Ortada bir yanlışlık mı var? Namaz kılan Müslümanların iktidarda olduğu bir dönemde toplumda var olan haramların gerilemesi hatta kaldırılması beklenirken (devletin kendi istatistik verilerine göre) kat kat artmış olmasını ne ile izah edeceğiz? Bunu sadece istatistikler söylemiyor, toplumun gidişatını gören ilim adamları da bu çarpık durumu dile getiriyorlar. İhsan Süreyya Sırma 4 Aralık 2014’te kendisi ile yapılan bir röportajda şunları söylüyordu: “Bu söylediklerimi yayınlar mısınız, sansür uygular mısınız bilmiyorum ama AKP döneminde Müslümanların çok rahatladıklarını ve fazlasıyla seküler olduklarını düşünüyorum. Dünyevileştiler ve on beş sene önceki o İslami şuuru kaybettiler. Çok İmam-Hatip ve İlahiyat açılıyor ama insanlar bizim Kur’an’dan öğrendiğimiz İslam’a bağlılıktan uzaklaştılar.”3
Benzer ifadeleri bir başka aydınımız şöyle dile getiriyor: “Aile itibardan düştü, kadın bir daha dönmemek üzere macunun tüpten çıkması gibi evinden çıktı; annelik ve ev hanımlığı rolünü reddetti; zinanın suç olmaktan çıkarıldığı bu ülkede nikâhlı evliliklerin yerini beraberlikler aldı; erkek “kavvam” vasfını kaybetti, bundan da memnun olarak kadına, aileye karşı sorumluluklarından kurtulmanın engin rahatlığı içinde canı çektiği gibi hovardalığa yol buldu; çalışmak, geçimini temin etmek zorunda bırakılan yüz binlerce kadın ve genç kız kayıt dışı piyasada sömürü nesnesi oldu; sıcak, korunaklı bir yuva ve çocuk sevgisinden mahrum bırakılan bu bahtsız kadınlar küresel kapitalizmin metaı haline getirildi.”4
AKP’nin Laikliği Tavsiye Etmesi
Tüm bu olumsuz gelişmelerin sonucunda her geçen gün ekonomi ve refah seviyesi alanında dünyevileşen Müslümanlar, fikir planında da İslam davasından uzaklaştılar, demokrasi havarisi kesildiler. Hatta içinde yaşadıkları laik, demokratik sistemi o kadar benimsediler ki; Eylül 2011 tarihindeki Mısır ziyareti sırasında dönemin Başbakanı, Mısır halkına ve yöneticilerine şu sözleriyle laikliği tavsiye etti: “Ben Mısır’ın da laik bir anayasaya sahip olmasını tavsiye ediyorum.
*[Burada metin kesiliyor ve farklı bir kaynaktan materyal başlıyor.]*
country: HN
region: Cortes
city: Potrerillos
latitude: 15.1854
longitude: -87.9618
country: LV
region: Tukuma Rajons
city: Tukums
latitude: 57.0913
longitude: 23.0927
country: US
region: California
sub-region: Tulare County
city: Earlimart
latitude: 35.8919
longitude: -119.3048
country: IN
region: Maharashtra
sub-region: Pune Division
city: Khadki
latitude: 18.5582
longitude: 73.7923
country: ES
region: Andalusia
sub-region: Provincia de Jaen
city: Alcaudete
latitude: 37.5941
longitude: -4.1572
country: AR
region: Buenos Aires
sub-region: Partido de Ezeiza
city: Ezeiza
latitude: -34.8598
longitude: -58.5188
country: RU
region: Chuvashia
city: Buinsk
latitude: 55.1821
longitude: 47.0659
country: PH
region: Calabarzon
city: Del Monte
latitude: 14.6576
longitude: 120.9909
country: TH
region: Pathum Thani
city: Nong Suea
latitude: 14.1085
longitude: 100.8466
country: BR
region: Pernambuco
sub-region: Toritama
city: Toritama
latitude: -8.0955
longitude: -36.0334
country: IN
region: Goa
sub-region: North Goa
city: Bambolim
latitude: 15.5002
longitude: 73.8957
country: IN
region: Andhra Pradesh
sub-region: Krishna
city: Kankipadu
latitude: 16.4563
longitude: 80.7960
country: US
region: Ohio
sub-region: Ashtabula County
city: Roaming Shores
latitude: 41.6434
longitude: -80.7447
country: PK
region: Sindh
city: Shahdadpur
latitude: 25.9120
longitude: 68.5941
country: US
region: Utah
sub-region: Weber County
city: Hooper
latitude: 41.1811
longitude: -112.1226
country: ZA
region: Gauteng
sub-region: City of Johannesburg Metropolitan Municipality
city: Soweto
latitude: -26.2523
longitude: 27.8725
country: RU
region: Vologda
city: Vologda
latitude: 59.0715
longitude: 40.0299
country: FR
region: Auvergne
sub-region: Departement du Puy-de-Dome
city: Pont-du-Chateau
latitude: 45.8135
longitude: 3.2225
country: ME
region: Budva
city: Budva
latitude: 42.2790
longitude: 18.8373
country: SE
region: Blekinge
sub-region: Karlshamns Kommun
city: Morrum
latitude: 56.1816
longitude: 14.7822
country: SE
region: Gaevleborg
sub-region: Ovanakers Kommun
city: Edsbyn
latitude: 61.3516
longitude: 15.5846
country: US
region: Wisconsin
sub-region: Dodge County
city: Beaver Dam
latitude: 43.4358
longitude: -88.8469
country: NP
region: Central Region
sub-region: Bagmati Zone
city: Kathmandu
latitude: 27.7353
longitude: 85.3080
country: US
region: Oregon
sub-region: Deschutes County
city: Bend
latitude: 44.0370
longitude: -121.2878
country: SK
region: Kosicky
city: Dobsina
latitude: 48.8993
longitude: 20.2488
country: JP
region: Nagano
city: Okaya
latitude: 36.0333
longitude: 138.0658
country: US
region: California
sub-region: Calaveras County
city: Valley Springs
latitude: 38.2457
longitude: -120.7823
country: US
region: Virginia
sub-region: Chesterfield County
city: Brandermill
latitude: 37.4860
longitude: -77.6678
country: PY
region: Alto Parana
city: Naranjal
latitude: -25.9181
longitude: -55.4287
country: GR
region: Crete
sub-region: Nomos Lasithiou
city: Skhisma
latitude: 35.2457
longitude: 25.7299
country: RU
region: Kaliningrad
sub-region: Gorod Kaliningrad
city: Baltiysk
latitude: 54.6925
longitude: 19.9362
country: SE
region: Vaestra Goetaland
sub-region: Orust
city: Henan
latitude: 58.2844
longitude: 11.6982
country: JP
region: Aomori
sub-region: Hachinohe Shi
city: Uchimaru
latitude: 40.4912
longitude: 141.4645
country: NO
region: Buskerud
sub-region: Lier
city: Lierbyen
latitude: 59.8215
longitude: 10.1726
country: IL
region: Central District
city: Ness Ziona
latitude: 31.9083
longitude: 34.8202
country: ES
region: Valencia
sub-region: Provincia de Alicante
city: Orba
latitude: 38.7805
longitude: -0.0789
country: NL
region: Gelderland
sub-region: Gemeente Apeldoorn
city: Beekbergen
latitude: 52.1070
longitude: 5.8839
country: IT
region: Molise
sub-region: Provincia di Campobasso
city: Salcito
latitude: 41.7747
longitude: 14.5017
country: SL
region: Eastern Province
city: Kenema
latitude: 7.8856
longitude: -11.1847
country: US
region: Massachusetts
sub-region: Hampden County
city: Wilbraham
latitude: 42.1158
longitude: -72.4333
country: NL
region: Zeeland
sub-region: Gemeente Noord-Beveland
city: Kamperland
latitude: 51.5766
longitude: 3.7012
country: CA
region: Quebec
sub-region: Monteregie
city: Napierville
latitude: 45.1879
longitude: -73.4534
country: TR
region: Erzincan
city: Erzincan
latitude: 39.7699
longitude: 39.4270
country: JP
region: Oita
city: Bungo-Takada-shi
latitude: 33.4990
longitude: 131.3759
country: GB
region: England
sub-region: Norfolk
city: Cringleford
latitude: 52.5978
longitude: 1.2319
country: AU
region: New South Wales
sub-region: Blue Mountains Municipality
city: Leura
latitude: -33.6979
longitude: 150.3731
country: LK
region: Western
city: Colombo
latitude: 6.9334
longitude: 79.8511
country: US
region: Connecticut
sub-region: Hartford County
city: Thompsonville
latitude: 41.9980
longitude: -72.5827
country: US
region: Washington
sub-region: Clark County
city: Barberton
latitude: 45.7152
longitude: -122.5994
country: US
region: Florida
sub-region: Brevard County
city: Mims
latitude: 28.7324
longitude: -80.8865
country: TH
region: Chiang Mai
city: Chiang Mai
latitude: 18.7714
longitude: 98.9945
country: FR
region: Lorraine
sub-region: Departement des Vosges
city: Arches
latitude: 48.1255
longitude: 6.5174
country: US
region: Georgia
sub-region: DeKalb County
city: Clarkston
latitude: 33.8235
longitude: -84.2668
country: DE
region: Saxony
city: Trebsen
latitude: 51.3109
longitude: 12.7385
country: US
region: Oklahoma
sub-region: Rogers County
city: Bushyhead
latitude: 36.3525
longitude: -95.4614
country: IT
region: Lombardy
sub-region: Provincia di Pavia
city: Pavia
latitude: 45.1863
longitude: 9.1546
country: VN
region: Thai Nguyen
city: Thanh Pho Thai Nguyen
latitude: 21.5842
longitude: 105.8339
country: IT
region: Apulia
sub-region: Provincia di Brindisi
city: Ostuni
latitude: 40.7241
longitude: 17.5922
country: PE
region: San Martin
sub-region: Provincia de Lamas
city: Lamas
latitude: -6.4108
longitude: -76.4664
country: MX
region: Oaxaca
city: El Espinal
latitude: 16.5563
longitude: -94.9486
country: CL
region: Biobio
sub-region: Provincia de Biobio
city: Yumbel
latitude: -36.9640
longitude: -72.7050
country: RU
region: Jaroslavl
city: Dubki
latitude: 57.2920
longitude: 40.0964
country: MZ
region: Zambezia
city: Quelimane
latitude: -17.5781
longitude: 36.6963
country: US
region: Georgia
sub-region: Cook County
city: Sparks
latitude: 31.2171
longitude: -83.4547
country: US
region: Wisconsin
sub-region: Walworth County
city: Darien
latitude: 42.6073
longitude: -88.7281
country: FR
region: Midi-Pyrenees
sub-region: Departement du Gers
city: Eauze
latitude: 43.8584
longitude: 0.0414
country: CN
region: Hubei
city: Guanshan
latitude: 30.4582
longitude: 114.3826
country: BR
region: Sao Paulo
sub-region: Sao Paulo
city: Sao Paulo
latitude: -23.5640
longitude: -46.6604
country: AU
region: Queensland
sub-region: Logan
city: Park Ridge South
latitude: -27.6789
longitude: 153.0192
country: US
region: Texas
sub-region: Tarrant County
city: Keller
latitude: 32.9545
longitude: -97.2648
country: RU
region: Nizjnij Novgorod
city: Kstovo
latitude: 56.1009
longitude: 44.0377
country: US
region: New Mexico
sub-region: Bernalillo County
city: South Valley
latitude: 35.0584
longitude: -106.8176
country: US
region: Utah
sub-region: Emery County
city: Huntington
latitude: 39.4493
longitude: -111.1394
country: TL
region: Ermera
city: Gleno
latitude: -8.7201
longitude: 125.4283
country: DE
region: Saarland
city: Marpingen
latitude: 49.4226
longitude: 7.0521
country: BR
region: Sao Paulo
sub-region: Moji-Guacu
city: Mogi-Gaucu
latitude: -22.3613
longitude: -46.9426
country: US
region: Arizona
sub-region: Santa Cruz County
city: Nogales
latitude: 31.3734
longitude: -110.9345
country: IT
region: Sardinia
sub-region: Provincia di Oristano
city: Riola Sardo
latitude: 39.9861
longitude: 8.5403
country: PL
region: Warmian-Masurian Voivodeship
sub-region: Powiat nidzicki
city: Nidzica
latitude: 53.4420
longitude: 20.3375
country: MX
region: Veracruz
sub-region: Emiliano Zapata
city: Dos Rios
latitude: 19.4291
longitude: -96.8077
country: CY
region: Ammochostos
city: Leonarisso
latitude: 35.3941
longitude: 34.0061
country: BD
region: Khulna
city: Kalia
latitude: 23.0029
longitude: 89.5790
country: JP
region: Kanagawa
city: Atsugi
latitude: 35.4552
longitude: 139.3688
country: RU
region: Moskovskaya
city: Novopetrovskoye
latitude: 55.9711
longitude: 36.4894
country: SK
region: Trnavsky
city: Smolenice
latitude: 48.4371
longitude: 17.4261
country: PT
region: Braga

Çünkü laiklik din düşmanlığı değildir. Laiklikten korkmayın. Umarım ki Mısır’da yeni rejim laik olacaktır. Umuyorum ki benim bu açıklamalarımdan sonra Mısır halkının laikliğe bakışı değişecektir.” Aynı zihniyet Mursi ve Müslüman Kardeşler’e parti metodu ve demokrasi ile ilgili engin(!) tecrübelerini aktarmış olacaklar ki; Mursi ve İhvan 2012 seçimlerine giriyor, akabinde bir yıllık iktidar döneminden sonra darbeyle yönetimden indiriliyor. İhvan temsilcileri başta olmak üzere binlerce insanın bulunduğu Tahrir ve benzeri meydanlarda eyleme katılanlara ateşler açılıyor. Binlerce insanın ölümüne, İhvan yöneticilerinin tutuklanmasına ve ülkede terör örgütü gibi görülmelerine kadar varan durumlar meydana geliyor. Aslında bu durumu AKP’nin dış politikasını analiz ederken söylemem gerekirdi ancak yeri gelmişken beyan etmiş oldum. Sonuçta laiklik tavsiyesi Mısır’da tepkiyle karşılansa da Türkiye’de (başta Muhterem Hocamız olmak üzere birkaç kişinin tepkilerini saymazsak) gayet makul ve mantıklı bir tavsiye olarak kabul gördü.